“Why should we strive, with cynic frown, to knock their fairy castles down?” ~ Eliza Cook

“Bonpa Grant fell in love with castles the summer he explored Copenhagen,” Ashley said. “He fell in love with poetry and fairy tales, too. Claimed that’s what helped him settle on a major in college – literature.”

He handed Christina a copy of The Complete Fairy Tales and Stories. “That was one of the gifts he sent me when Nonni would send me a different book each month. Almost always fairy tales from wherever they were at.”

“Wait a minute – you refer to them in so many different languages. Why?”

“Ah. Well, he and Bomma were the ‘good dad’ and ‘good mom,’ respectively. She took pride in sharing that bit of Flemish with me, sort of our little linguistic secret. Of course, my father figured out what that meant, and I had to stop using it almost immediately. How I got away with the Italian version, sparingly, was a mystery or a fluke.

“They loved languages. Sometimes, I’d get the original versions of some stories and I’d spend hours trying to work out the meaning before finding a translation of it. My Great-Aunt Sharon gave me six bilingual texts when I was younger.

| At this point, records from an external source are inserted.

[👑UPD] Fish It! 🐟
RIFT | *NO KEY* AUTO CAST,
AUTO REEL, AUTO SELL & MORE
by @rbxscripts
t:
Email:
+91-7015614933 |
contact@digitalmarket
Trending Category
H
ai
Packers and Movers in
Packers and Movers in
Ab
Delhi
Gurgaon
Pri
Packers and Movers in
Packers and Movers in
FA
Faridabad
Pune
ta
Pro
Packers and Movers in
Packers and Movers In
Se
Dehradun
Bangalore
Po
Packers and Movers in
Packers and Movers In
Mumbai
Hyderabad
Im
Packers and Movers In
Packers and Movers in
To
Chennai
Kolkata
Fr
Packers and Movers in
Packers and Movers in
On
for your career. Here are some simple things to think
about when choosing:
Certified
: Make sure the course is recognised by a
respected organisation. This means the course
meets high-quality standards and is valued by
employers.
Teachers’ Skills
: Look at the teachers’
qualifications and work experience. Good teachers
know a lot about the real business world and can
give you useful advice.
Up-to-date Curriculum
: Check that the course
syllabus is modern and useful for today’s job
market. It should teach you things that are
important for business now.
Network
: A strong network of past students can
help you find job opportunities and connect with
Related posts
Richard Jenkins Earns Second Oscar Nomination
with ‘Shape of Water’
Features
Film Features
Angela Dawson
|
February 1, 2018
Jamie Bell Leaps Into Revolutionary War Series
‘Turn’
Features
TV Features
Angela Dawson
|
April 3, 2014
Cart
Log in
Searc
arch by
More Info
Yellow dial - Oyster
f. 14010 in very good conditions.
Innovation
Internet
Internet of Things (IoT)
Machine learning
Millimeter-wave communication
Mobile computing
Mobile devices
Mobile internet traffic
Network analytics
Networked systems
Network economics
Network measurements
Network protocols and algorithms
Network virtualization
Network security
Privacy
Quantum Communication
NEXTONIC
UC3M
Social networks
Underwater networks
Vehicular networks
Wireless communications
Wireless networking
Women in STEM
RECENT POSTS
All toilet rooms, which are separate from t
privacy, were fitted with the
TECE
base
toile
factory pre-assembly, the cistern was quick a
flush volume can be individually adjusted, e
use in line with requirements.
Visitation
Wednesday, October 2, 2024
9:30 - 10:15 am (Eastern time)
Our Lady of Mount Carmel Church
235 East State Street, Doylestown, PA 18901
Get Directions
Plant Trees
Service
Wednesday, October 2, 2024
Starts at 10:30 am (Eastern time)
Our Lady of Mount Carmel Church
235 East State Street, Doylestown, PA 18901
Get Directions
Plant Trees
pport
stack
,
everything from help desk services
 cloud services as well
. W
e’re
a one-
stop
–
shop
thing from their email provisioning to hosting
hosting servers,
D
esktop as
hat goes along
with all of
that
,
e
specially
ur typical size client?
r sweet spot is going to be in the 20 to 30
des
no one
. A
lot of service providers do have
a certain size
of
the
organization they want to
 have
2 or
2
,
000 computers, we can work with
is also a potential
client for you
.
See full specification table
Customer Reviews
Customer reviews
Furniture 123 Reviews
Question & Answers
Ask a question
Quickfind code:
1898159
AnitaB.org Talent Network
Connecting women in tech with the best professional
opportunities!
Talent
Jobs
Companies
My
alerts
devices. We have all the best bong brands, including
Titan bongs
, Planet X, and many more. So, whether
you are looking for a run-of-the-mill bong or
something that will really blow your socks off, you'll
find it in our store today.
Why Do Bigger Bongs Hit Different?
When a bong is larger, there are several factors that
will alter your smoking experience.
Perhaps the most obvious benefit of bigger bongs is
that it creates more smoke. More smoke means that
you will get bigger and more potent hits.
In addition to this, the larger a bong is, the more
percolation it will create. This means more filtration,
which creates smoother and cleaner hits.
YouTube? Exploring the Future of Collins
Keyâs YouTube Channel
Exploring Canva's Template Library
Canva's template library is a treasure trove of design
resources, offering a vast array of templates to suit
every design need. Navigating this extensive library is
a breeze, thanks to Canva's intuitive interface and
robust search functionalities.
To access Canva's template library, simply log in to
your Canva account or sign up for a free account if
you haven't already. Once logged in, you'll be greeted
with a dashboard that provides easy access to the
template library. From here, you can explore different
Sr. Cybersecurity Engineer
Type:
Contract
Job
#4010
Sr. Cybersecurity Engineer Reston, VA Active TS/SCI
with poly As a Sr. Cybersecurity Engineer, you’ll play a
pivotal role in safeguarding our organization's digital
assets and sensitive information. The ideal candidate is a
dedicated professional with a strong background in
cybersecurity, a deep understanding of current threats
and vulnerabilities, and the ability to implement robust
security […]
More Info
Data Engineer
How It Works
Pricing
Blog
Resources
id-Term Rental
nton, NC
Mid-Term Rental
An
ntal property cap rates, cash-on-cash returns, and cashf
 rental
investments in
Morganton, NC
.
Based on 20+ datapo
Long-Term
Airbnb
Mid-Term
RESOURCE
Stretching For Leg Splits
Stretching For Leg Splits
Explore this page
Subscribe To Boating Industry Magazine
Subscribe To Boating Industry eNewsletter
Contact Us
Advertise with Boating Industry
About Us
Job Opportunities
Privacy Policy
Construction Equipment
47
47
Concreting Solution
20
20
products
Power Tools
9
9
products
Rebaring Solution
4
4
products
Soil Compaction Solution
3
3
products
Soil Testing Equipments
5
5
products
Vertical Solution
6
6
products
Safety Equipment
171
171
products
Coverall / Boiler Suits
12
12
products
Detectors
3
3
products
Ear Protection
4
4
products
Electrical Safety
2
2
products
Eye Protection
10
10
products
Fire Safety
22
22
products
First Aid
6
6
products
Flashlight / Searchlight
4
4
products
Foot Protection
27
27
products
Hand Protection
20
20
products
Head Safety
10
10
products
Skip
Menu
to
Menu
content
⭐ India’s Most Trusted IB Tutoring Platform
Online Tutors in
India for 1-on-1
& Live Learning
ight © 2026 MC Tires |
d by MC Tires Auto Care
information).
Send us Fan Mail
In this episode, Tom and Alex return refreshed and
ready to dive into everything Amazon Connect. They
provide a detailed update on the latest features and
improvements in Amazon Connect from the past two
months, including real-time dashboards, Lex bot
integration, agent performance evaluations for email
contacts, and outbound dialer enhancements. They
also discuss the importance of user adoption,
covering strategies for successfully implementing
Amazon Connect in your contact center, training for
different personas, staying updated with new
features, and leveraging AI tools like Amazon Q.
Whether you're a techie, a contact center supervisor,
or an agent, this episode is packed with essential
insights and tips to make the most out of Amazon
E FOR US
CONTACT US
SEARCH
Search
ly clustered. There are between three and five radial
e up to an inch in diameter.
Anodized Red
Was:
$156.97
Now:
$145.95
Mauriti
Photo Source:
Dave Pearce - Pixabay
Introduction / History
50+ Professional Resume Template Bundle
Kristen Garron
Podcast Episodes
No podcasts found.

Saved me the research time.” Ashley pulled a book off the upper-most shelf, then handed it to Christina, with the book opened to the title page. “She was quite the artist, too.”

“Wow! This explains where your doodling talent came from. Did she ever have her work featured in a gallery or anything?”

He shook his head. “Only a select few of us have those sketches. When she married, the jerk-who-shall-not-be-named destroyed most of her dreams, determined to have a Stepford Wife. Utter nonsense. Sharon could draw, sing, dance, debate… Kind of like Heda Lamar or Shirley Temple-Black – so much more than meets the eye.”

Christina brought the book closer, before grabbing the magnifying glass behind her. “Well, there’s definitely more here in this castle in the sky sketch that what you first saw, I bet.”